Ok, say you have a topological manifold M. That is, a space locally homeomorphic to R^n, Hausdorff, 2nd countable and whatnot. Then a smooth atlas on that topological manifold is a choice of charts of M that are smoothly compatible: that is, charts such that the transition functions between those charts are diffeomorphisms (smooth with smooth inverse). Now a smooth structure on M is a maximal smooth atlas: that is, a smooth atlas A such that if you try to add any chart of M that is not already in A, then there will be some chart of A with which is will not be smoothly compatible.

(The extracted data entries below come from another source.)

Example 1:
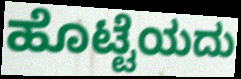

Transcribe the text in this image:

ಹೊಟ್ಟೆಯದು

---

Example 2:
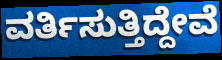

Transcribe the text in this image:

ವರ್ತಿಸುತ್ತಿದ್ದೇವೆ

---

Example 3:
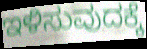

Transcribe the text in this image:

ಇಳಿಸುವುದಕ್ಕೆ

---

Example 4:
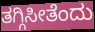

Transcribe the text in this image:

ತಗ್ಗಿಸೀತೆಂದು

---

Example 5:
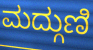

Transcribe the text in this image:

ಮದ್ಗುಣಿ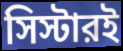
সিস্টারইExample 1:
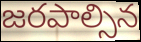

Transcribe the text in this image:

And of course any smooth atlas for M is contained in a unique smooth structure: such add all the charts that are smoothly compatible with each other and with those of A. Thus, if an atlas A is contained in a smooth structure S, then A is said to generate S.

Note that to tell whether or not two smooth atlases A, A' generate the same smooth structure, we just have to check wheter or not all the charts of A are smoothly compatible with all the charts of A'.

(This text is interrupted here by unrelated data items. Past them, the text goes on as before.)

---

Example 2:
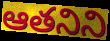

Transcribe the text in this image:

ఆతనిని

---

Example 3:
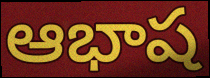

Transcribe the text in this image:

ఆభాష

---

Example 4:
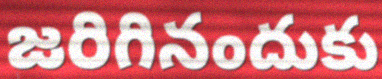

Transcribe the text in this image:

జరిగినందుకు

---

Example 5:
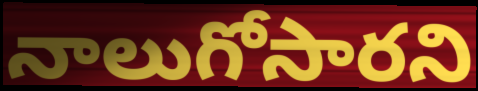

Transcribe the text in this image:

నాలుగోసారని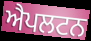
ਐਪਲਟਨ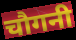
चौगनी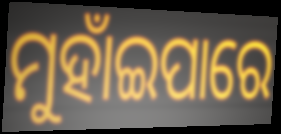
ମୁହାଁଇପାରେ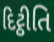
દિટ્ઠીતિ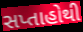
સપ્તાહોથી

So! What we have here is 2 atlases for the manifold M=R: A={f:R-->R: x-->x} and A'={g:R-->R:x-->x³}. In particular, they are both smooth atlases since the smooth compatibility conditions is trivially satisfied since both atlases are only made of one silly chart! To check wheter or not A and A' determine the smooth structure, we then have to verify that the transition functions g o f^{-1}(x) = x³ and f o g^{-1}(x)=x^{1/3} are smooth. The first is, but the second is not, as you noted.

5. Jul 15, 2010

### mordechai9

OK, thank you for that review. For my own edification I will make a few comments or remarks now. I thought that a chart just had to be smooth -- I didn't realize that we actually only require the weaker condition that the chart only needs to be smoothly compatible.

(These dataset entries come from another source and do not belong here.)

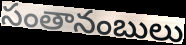
సంతానంబులుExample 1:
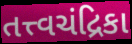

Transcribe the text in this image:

તત્ત્વચંદ્રિકા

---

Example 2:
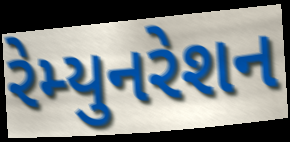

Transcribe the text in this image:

રેમ્યુનરેશન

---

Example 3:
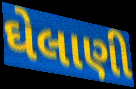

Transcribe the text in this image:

ઘેલાણી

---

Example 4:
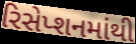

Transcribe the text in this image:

રિસેપ્શનમાંથી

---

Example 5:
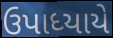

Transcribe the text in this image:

ઉપાધ્યાયે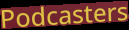
Podcasters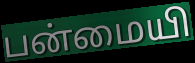
பன்மையி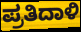
ಪ್ರತಿದಾಳಿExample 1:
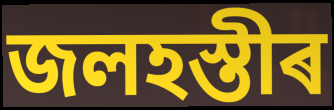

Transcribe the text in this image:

Also, I suspected that the atlas generated by the map x^3 would have more charts than just x^3 in the atlas. For example, take a new map $$x': M \rightarrow \mathbb{R}$$ which is just a translation of the old mapping, defined by $$x' = x^3 + p$$, where $$p \in \mathbb{R}$$. It looks like this chart is smoothly compatible with x^-1, since $$x^{-1} \circ x' = (x^3 + p)^{1/3}$$ is differentiable everywhere. Also the other direction $$x'^{-1} \circ x = (x^3 - p)^{1/3}$$ looks to be differentiable at all points in M.

I thought that we would need to check the smoothness of all these maps generated by x but I guess that's not necessary, you just only allow the charts in the atlas to be exactly the ones that are smoothly compatible with the original chart.

6. Jul 15, 2010

### quasar987

Actually, it does not make sense in a general topological manifold M to speak of the smoothness of a chart U-->R^n. Differentiability is something that makes sense for maps between normed vector spaces.

Call $\phi:\mathbb{R}\rightarrow\mathbb{R}:x\mapsto x^3$ and $\psi:\mathbb{R}\rightarrow\mathbb{R}:x\mapsto x^3+p$. To check that these charts are smoothly compatible, you must check that $\psi\circ\phi^{-1}:x\mapsto x+p$ and $\phi\circ\psi^{-1}:x\mapsto x-p$ are smooth. Note that that you wrote the opposite: you checked that $\psi^{-1}\circ\phi$ and $\phi^{-1}\circ\psi$ are smooth (which they are not by the way; there is a problem at x=±p^{1/3}.)